Blair says UK can control immigration without Brexit
Former Labour prime minister comes under fire from senior Tory minister Fallon
Former British prime minister Tony Blair on the BBC’s “Andrew Marr Show” on Sunday. Photograph: Jeff Overs/BBC Handout via Reuters
Britain can control immigration without leaving the EU, Tony Blair has claimed, immediately drawing fire from a senior cabinet minister.
Mr Blair, the former Labour prime minister, produced a report that said there are ways to end open borders without Brexit.
It suggested that migrants from the EU register on arrival and be counted in and out of the country and have a job offer before they enter Britain. Those who did not could be banned from renting a home, opening a bank account or accessing benefits.
But Michael Fallon, defence secretary, said the public had voted to leave the EU and this was going to happen. “Tony Blair has to get over it,” he told the BBC Andrew Marr Show.

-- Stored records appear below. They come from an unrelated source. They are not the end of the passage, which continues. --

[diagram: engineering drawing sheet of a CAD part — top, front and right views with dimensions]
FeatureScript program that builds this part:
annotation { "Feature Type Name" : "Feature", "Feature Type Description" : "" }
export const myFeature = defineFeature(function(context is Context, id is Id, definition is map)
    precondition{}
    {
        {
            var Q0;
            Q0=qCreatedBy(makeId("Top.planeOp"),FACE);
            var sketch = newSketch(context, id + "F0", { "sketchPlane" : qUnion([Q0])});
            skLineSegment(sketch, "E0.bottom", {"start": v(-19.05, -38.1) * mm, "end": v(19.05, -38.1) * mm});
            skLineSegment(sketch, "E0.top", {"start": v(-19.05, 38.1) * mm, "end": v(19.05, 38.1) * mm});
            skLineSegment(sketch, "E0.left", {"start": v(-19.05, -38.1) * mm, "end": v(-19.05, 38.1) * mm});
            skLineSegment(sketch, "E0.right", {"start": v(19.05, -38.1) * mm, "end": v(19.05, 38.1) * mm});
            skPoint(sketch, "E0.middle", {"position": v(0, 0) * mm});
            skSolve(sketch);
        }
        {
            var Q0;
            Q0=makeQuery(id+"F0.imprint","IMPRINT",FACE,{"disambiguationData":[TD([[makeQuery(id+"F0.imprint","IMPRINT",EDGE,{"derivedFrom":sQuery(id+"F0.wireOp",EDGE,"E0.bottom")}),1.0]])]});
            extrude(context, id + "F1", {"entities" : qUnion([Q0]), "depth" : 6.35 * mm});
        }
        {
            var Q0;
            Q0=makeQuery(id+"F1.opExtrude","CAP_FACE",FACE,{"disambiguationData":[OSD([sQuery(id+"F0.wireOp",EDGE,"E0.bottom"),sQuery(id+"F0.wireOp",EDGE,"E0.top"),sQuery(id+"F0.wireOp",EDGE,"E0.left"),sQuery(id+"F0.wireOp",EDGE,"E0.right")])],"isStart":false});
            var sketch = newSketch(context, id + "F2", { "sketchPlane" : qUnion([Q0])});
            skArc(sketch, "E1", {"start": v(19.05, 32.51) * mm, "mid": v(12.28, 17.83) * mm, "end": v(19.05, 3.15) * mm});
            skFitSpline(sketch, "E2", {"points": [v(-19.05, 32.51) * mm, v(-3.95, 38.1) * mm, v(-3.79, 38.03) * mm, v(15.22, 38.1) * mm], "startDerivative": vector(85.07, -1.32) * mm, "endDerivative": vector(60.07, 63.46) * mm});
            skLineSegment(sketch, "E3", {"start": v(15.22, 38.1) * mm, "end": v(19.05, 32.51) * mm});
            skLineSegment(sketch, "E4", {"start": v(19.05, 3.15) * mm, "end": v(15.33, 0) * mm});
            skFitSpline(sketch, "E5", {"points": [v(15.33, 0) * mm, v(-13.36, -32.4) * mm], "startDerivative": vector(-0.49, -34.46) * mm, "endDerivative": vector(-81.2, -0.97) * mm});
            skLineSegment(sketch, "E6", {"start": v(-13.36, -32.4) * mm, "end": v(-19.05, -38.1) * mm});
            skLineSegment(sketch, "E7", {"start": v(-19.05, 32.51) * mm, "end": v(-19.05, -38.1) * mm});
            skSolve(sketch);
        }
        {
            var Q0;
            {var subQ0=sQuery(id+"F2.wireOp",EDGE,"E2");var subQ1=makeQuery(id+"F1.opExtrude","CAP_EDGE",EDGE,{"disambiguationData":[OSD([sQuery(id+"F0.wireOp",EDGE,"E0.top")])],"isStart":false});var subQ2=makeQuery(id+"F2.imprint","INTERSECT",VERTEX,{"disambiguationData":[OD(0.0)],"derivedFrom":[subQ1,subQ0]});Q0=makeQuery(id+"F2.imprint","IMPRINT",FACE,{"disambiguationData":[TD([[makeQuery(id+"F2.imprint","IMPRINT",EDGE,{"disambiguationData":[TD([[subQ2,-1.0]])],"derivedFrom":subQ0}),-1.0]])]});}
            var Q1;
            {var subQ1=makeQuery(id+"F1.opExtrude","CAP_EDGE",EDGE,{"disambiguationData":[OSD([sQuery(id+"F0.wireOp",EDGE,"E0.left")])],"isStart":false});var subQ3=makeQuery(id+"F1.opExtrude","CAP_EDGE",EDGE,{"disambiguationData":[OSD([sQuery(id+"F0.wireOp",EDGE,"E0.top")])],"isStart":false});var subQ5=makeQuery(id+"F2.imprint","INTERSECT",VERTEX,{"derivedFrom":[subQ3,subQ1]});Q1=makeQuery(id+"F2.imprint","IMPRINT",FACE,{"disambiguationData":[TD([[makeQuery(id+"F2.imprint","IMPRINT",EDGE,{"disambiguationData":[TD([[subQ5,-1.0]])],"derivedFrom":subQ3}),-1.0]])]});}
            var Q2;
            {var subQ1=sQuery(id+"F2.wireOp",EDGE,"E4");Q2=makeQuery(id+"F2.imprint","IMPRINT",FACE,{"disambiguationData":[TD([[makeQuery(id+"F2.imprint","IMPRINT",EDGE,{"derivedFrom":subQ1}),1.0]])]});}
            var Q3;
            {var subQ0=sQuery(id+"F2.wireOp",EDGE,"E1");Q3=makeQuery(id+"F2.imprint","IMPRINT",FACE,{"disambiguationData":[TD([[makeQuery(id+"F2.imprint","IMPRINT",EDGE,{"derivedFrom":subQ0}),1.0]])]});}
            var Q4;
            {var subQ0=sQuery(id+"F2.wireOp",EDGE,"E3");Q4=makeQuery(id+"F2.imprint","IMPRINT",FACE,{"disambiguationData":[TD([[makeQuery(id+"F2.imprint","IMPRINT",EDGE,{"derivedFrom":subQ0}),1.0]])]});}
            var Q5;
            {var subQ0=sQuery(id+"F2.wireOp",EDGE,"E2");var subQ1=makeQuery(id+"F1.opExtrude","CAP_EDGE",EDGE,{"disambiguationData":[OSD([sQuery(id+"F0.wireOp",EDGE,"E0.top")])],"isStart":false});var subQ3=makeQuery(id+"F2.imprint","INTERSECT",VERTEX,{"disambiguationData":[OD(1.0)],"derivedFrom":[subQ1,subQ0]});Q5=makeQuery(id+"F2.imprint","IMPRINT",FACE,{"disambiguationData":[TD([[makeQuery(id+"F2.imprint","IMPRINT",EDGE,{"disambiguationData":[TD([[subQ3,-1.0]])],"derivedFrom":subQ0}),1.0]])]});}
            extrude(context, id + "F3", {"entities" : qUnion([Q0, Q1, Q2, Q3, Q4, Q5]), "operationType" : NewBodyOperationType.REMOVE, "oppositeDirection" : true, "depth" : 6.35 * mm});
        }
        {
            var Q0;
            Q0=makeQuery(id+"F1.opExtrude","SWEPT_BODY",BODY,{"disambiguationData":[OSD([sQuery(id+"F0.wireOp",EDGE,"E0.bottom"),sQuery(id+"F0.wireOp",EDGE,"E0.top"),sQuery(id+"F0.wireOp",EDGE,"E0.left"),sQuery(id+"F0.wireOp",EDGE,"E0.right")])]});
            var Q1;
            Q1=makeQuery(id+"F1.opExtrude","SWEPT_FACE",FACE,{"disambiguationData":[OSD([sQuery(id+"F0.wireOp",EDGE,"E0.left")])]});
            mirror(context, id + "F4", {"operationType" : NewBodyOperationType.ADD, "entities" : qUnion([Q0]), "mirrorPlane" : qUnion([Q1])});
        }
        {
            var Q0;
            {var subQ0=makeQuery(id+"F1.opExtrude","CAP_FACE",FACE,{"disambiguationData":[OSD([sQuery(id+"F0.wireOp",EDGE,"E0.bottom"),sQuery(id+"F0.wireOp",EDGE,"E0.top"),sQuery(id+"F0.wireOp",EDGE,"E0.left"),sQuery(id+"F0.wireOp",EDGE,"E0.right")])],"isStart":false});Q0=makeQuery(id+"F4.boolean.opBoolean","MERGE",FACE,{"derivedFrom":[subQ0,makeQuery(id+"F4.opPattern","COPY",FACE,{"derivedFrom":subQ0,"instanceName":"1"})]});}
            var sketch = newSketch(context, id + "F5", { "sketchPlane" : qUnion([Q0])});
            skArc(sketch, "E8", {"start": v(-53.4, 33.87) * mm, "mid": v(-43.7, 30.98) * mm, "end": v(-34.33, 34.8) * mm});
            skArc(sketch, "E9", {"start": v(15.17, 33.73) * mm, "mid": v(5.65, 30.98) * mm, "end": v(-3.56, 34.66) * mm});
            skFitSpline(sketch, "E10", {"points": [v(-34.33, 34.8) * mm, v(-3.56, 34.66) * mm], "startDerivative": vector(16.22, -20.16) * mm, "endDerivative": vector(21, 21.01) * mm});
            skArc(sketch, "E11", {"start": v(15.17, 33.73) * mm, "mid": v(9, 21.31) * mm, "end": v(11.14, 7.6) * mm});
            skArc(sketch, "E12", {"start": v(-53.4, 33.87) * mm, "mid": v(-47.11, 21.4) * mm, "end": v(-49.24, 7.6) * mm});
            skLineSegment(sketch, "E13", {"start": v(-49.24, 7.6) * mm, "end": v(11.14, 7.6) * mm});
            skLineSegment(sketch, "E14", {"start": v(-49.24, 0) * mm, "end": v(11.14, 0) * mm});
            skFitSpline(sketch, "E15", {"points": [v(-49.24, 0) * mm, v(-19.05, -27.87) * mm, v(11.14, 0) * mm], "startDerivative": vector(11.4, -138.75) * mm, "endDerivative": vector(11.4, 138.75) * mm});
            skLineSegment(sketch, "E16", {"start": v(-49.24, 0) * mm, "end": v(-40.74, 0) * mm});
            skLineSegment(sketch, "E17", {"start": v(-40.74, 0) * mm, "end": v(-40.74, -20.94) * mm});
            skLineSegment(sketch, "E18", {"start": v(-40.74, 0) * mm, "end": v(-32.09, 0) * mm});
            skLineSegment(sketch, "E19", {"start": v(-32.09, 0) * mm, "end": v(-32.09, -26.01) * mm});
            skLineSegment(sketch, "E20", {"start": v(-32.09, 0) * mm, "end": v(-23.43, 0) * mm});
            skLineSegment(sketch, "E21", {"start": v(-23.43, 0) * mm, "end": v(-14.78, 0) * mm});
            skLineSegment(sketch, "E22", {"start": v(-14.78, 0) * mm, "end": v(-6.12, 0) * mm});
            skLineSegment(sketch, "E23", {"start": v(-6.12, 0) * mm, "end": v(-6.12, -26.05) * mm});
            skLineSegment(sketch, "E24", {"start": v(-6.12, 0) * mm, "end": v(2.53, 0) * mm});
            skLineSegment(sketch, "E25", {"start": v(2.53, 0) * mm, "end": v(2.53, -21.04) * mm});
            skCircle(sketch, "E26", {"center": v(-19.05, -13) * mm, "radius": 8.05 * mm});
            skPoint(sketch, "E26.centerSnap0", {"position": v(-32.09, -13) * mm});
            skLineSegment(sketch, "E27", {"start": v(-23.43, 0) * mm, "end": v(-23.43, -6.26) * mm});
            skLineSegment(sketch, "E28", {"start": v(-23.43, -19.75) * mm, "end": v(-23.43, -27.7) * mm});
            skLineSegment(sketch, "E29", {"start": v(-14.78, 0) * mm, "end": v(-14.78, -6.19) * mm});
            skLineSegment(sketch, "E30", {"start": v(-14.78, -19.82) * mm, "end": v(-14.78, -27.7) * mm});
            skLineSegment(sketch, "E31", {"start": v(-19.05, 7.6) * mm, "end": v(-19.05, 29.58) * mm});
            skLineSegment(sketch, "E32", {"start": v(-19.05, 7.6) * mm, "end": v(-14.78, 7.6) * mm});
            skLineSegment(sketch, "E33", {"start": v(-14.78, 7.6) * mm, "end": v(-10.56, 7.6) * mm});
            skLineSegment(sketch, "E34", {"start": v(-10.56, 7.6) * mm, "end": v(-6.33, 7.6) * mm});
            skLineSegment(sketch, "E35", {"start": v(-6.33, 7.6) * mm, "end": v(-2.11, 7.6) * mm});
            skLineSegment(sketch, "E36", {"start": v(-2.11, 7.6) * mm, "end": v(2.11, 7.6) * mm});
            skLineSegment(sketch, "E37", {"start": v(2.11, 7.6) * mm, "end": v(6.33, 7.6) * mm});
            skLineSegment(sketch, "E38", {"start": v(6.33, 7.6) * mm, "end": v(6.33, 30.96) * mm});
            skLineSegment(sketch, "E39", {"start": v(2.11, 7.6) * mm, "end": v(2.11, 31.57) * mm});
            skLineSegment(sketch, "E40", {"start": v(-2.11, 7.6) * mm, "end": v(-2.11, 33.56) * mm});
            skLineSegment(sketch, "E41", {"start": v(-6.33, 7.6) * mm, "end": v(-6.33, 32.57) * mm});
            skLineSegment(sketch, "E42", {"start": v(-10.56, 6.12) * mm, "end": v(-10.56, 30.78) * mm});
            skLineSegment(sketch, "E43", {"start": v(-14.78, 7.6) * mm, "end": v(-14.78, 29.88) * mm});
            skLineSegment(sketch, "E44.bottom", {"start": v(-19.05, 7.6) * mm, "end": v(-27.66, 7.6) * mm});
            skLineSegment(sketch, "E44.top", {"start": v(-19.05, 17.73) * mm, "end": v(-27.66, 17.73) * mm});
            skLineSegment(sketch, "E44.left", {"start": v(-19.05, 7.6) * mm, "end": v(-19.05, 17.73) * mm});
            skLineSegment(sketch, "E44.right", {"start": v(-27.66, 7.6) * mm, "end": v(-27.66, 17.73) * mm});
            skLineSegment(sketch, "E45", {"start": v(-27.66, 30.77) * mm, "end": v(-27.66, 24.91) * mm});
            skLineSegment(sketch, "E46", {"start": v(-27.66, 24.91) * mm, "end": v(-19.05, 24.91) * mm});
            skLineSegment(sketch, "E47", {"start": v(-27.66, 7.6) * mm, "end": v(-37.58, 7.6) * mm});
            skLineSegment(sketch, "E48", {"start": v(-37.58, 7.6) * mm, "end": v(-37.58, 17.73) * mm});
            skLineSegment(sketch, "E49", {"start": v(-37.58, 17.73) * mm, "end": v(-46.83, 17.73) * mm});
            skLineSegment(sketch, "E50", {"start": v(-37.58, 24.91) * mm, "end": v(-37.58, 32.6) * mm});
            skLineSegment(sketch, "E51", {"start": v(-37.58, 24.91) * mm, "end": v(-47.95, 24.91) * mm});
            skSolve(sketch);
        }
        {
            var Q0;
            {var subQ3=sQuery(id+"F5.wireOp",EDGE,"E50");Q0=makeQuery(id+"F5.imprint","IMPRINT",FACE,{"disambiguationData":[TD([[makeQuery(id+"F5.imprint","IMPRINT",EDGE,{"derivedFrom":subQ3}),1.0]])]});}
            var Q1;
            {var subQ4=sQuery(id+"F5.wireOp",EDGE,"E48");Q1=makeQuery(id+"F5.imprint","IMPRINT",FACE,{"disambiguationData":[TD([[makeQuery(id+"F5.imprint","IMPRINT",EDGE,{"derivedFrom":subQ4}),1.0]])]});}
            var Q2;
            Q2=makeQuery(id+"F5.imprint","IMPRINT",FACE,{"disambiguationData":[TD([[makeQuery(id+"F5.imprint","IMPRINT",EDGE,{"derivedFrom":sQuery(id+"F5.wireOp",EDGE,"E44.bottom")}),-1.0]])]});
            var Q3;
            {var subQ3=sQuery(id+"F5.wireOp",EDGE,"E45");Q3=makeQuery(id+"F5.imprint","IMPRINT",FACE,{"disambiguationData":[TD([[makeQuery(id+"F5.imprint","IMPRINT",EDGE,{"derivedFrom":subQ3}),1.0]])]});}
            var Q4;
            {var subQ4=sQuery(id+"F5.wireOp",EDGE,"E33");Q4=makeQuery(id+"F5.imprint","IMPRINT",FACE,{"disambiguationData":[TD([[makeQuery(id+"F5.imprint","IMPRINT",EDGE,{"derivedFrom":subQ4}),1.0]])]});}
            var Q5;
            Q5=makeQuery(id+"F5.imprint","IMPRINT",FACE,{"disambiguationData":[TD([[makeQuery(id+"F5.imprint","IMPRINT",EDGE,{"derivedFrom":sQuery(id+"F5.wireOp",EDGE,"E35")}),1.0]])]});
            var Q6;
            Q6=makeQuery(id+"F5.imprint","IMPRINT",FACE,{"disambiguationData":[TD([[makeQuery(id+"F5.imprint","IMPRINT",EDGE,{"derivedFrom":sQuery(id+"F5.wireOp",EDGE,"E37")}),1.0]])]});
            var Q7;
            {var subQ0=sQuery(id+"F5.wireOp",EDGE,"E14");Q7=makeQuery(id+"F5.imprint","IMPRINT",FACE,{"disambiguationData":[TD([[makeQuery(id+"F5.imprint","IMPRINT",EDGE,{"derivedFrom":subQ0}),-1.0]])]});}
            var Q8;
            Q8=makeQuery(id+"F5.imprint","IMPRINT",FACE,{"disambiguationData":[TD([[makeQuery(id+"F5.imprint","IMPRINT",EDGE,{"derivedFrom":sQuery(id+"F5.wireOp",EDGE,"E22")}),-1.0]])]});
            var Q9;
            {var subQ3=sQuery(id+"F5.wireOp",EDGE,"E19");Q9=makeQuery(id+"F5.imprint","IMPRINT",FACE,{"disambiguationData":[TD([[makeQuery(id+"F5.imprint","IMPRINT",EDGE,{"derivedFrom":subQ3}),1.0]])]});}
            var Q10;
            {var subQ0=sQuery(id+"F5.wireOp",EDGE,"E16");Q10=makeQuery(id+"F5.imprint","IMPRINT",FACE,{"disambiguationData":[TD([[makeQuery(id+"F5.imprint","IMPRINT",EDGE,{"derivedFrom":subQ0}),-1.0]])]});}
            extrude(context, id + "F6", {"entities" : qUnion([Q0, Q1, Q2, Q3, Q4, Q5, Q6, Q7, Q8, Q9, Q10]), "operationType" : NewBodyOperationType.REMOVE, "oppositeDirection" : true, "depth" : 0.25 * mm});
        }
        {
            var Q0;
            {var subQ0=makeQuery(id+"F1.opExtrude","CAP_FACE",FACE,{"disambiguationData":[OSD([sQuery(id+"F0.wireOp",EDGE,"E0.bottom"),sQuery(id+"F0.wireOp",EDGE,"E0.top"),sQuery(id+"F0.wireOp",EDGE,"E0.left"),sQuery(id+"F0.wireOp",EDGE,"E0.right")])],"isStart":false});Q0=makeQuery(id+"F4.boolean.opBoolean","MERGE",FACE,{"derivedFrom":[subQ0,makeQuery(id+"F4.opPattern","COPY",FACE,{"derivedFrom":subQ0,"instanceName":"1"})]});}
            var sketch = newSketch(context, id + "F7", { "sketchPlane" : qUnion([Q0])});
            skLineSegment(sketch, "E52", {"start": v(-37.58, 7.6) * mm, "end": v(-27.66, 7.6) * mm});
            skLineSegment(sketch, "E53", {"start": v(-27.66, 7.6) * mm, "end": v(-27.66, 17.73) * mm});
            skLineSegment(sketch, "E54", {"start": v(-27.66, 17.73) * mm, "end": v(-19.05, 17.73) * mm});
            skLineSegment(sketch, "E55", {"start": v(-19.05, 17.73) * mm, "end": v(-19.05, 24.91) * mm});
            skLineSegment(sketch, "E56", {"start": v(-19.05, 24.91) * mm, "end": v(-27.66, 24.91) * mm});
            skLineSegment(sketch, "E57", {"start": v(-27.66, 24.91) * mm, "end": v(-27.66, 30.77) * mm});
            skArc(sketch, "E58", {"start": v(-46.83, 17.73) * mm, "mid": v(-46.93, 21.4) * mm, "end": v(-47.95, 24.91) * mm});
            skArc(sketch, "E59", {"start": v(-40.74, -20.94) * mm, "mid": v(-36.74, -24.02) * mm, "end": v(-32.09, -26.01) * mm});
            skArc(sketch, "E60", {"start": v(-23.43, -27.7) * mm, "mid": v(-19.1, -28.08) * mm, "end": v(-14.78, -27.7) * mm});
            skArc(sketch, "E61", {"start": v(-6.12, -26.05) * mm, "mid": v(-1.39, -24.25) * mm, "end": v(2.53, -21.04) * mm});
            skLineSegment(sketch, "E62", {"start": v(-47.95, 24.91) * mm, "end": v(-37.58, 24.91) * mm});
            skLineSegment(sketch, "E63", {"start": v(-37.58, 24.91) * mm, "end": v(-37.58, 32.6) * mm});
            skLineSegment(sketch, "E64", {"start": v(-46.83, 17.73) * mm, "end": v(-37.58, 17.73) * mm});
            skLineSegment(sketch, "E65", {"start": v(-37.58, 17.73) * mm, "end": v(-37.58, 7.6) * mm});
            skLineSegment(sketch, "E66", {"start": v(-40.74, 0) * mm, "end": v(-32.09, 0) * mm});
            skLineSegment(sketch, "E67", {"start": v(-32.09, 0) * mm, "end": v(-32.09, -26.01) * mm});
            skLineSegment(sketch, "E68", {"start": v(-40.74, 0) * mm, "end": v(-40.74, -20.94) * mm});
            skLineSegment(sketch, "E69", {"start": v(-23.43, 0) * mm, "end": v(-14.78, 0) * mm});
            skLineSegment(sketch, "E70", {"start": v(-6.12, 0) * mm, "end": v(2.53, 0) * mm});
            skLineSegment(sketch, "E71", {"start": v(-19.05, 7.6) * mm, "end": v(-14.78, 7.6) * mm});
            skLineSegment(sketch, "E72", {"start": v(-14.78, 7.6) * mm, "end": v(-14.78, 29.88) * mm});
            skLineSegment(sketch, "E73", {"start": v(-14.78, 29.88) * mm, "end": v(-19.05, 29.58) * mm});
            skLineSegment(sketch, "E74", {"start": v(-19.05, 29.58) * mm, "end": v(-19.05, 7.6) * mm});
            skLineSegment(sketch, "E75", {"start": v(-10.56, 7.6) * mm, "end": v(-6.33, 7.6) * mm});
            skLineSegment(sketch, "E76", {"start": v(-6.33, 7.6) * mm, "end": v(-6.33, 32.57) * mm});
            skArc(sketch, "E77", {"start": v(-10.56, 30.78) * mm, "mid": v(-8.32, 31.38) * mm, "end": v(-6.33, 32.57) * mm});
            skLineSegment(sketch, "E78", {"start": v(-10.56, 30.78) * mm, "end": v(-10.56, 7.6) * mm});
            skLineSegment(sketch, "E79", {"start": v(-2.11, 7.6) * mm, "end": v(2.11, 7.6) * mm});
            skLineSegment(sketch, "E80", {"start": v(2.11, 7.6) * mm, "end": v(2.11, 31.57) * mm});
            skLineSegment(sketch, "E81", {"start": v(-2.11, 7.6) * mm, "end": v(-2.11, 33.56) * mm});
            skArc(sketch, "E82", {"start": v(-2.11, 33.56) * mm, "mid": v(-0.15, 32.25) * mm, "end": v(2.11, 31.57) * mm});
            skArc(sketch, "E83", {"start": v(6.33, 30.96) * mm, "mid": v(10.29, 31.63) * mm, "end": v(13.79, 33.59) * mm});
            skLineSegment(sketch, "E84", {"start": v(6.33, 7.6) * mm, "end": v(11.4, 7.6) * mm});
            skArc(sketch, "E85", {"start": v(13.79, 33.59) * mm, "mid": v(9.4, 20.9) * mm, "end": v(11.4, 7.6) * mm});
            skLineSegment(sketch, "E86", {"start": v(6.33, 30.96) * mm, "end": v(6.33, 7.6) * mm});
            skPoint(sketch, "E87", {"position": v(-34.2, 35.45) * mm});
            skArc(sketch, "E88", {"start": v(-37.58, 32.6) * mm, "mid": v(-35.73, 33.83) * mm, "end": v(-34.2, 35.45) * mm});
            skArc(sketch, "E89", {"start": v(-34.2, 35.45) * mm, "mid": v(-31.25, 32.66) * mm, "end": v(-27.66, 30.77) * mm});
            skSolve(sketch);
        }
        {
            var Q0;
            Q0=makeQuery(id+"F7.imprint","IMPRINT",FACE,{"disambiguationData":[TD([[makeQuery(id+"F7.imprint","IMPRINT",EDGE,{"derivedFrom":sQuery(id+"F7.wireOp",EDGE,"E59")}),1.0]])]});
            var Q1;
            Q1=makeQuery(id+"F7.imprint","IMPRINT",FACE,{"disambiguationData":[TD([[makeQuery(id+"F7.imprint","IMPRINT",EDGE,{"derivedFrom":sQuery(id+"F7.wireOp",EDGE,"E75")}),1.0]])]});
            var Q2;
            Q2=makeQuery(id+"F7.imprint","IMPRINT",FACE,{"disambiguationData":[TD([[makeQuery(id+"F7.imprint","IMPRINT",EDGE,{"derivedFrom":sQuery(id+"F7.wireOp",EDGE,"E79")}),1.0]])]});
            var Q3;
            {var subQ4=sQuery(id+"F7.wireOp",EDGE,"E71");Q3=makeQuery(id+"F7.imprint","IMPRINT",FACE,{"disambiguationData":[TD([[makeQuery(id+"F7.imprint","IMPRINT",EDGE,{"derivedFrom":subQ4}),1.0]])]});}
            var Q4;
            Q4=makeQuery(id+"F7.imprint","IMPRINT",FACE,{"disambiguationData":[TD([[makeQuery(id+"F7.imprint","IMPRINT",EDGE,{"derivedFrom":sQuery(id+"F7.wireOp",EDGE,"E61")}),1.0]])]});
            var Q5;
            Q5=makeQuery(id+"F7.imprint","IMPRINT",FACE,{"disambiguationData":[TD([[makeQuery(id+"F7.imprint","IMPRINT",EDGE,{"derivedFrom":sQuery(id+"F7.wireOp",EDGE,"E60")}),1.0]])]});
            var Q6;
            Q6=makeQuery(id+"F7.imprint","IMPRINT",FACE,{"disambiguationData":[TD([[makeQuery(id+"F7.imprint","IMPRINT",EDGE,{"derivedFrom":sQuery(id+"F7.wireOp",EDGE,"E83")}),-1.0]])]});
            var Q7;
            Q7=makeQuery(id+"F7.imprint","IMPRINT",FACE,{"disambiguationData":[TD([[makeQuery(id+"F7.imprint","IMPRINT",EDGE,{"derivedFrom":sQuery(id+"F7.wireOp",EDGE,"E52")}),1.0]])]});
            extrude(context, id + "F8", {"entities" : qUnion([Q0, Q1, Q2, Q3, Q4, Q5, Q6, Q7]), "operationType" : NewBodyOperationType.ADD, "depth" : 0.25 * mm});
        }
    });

Ken Clarke, the Europhile former Tory chancellor, agreed that Mr Blair’s idea was unrealistic: “It is hopeless to expect that,” he said.
Mr Blair had argued that he understood the anxiety of some voters about immigration and its potential downward impact on wages.
That could be tackled even if Britain stayed inside the EU, he claimed, saying that the French government was already drawing up a directive that could tackle wages being undercut. “Brexit is a distraction, not a solution, to the problems that this country faces.”
The new report by the Tony Blair Institute was written by Harvey Redgrave, a former Number 10 policy expert.
But Mr Blair’s suggestions about how to tackle high immigration provoked consternation yesterday , given that it was the New Labour government that imposed no restrictions on immigration when eight countries from eastern Europe joined the EU in 2004.
Mr Fallon described those new ideas as “a bit late” given the Out vote last summer. “It’s a pity he didn’t think of that when all these countries were admitted to the EU on his watch,” the said said. “Tony Blair has to accept restrictions on freedom of movement now we are leaving the EU.”
Mr Blair also said he thought Brexit would only work if Britain became a Singapore-style, low-tax, low-regulation economy, but that he feared voters would reject such a big change.
“I think the only circumstances in which Brexit works, and this is the fantasy of the real Brexiters – they are in one sense right, that if you leave Europe, Britain should become a light-touch, light-regulation . . . it should become marketed as ‘not Europe’.
“The risk is the British people won’t vote for that, they are not going to vote for the huge economic and social restructuring – to the changes to the health service and other things that would require.”
He said such an outcome risked ushering in the “unreconstructed leftist” programme put forward by Labour under Jeremy Corbyn. He added that a Brexit that was followed by Mr Corbyn would leave the UK in “a very serious situation”.
This evening the British government faces a big parliamentary test when the House of Commons votes on the EU withdrawal bill, which gives ministers the power to transpose EU law on to the British statute book.
Another key vote will come tomorrow night when the government tries to force through a plan to give itself a majority on all public bill committees. Mr Fallon dismissed the idea that this was undemocratic, saying the minority Labour government had done the same thing in the 1970s.
Lord Adonis, a former Labour transport secretary, echoed Mr Blair’s line yesterday when he said he hoped a majority of peers would support an amendment to the EU withdrawal bill requiring another referendum before Brexit takes effect.
He claimed that it was possible for the French and German governments to make an offer to the UK to stay in the economic institutions while keeping national control over immigration.
Meanwhile, former US president Barack Obama rang Conservative headquarters on election night with a mistaken but reassuring message for Theresa May because Labour insiders had told him the party was expecting to lose seats, according to a new book about the election. Shortly before the exit poll, which sent shockwaves through both party headquarters, Mr Obama contacted a friend in Tory central office with the “news” that Labour was expecting to see the Conservatives increase their majority. The revelation is contained in extracts from a new book, Betting the House, by journalists Tom McTague and Tim Ross.